“I'll tell you what's walking Salem—vengeance is walking Salem. We are what we always were in Salem, but now the little crazy children are jangling the keys of the kingdom, and common vengeance writes the law!” (Miller’s The Crucible Act II, Pg. 77). The Crucible by Arthur Miller is a play that revolves around the Salem witch hunts, which occurred during the late 17th century. The play opens in Salem, Massachusetts during 1692 with a group of girls who are ill, with the symptoms of hallucinations and seizures. These sicknesses were attributed to the devil or his servants in the heavily populated Puritan town. Talk of witchcraft was brought on by this sickness. It did not take long before the people of Salem began to accuse other villagers of dealing with the devil and performing witchcraft. Most “witches” were on the other side of old grudges and jealousies that drove the accuser to make the accusation in the first place. The heavily religious Massachusetts government and judicial system began to sort out the mass hysteria, which only made matters worse, as innocent were found guilty and hung. Of Plymouth Plantation by William Bradford is a book that details the arrival and settlement of the Puritans in the New World. The book also details the years following settlement and the hardships the Puritans encountered. Total Depravity, the Perseverance of the Saints, Unconditional Election, and Limited Atonement were tenets that the Puritans used to justify their actions and their theocratic society.

■ TASK 1:
In the passage on the Salem witch hunts, what drove accusers to name people as "witches"? Answer in one to three sentences.
■ TASK 2:
Continue the passage on the Salem witch hunts from its last sentence.

■ DATA SHOWN:
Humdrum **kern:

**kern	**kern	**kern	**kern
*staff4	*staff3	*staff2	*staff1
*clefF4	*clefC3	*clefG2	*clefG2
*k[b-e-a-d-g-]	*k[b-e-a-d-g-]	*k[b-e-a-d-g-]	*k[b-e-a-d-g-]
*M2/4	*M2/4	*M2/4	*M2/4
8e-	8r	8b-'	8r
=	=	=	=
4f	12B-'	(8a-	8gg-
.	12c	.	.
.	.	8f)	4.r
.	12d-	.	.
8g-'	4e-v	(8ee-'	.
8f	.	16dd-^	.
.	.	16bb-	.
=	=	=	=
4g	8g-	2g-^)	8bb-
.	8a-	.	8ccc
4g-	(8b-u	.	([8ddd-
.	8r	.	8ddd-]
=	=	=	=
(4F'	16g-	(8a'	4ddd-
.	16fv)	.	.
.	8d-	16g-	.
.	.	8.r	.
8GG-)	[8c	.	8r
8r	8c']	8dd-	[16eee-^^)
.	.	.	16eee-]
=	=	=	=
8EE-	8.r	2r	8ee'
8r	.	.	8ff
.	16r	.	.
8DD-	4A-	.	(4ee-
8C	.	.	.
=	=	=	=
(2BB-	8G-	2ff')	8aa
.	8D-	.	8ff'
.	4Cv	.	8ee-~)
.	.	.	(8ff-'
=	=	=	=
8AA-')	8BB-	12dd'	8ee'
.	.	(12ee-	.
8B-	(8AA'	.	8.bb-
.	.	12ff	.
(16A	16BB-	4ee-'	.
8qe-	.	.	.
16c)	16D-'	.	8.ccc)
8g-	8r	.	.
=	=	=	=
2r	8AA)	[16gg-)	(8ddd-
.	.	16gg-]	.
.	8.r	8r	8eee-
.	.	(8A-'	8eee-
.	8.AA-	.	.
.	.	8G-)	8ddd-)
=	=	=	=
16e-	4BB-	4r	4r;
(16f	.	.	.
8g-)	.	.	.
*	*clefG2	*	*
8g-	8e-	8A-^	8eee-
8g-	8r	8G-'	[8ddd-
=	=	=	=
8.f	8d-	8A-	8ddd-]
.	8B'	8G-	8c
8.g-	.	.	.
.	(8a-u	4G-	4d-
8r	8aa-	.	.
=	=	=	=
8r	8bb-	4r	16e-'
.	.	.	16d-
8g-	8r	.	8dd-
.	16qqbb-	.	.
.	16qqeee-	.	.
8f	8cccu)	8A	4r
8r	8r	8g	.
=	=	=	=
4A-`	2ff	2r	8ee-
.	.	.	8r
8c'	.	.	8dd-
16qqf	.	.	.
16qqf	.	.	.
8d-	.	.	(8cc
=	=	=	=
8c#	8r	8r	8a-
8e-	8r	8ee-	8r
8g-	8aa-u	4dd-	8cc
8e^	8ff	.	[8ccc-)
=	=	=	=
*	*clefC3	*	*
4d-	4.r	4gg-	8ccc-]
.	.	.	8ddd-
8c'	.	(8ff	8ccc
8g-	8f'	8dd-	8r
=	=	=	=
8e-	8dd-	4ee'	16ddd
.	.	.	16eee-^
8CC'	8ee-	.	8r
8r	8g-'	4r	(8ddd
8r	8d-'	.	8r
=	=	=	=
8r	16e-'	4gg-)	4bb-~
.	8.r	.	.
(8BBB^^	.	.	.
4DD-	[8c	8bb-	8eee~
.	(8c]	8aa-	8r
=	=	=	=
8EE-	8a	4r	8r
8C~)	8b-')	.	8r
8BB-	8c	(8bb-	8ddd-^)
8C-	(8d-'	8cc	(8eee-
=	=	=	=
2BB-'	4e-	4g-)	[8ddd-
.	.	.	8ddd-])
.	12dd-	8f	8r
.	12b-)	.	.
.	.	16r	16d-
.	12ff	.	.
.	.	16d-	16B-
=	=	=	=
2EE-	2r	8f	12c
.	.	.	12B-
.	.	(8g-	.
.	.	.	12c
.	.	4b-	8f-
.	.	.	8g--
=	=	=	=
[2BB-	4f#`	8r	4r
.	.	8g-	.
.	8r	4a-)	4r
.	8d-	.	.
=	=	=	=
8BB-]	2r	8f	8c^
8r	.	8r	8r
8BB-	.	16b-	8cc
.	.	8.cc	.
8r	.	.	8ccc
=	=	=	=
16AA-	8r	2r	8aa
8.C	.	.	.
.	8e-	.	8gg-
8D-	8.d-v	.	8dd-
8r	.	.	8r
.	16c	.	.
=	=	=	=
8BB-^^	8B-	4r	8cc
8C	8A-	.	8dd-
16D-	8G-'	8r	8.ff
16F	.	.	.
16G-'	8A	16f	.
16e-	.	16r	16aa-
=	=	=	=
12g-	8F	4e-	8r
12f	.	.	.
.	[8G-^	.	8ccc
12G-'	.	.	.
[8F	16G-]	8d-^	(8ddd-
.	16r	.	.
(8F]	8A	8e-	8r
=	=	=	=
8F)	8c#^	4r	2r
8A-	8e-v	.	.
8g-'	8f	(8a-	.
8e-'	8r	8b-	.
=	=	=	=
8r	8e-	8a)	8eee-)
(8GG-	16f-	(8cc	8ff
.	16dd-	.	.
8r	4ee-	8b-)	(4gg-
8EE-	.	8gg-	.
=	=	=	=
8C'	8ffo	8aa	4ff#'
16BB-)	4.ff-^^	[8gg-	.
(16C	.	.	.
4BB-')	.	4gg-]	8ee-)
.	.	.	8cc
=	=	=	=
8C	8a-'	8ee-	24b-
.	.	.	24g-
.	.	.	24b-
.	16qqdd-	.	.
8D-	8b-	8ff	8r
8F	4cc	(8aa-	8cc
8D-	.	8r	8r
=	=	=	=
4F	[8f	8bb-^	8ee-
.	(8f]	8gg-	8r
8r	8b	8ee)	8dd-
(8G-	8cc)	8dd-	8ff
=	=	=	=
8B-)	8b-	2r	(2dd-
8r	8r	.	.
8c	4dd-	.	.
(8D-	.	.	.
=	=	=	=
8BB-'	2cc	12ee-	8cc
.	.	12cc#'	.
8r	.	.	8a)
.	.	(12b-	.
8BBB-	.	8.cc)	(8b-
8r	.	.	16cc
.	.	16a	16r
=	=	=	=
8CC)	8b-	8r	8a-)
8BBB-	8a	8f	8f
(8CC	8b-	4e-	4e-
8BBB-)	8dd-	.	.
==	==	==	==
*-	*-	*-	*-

■ EXERCISE RESULT 1:
Most of the accused were on the other side of old grudges and jealousies. Those grudges and jealousies drove the accusers to make the accusations in the first place.

■ EXERCISE RESULT 2:
The Puritan tenet of Total Depravity was used to justify the Puritan’s actions. The tenet of Total Depravity states that through Adam and Eve’s fall, every person is born sinful, which is the concept of Original Sin. This tenet is demonstrate, in Miller’s The Crucible, when Rebecca Nurse is found guilty of being a witch. Rebecca has been a pious woman all her life, but because Mrs. Putnam had seven children that died and accused Rebecca, she is...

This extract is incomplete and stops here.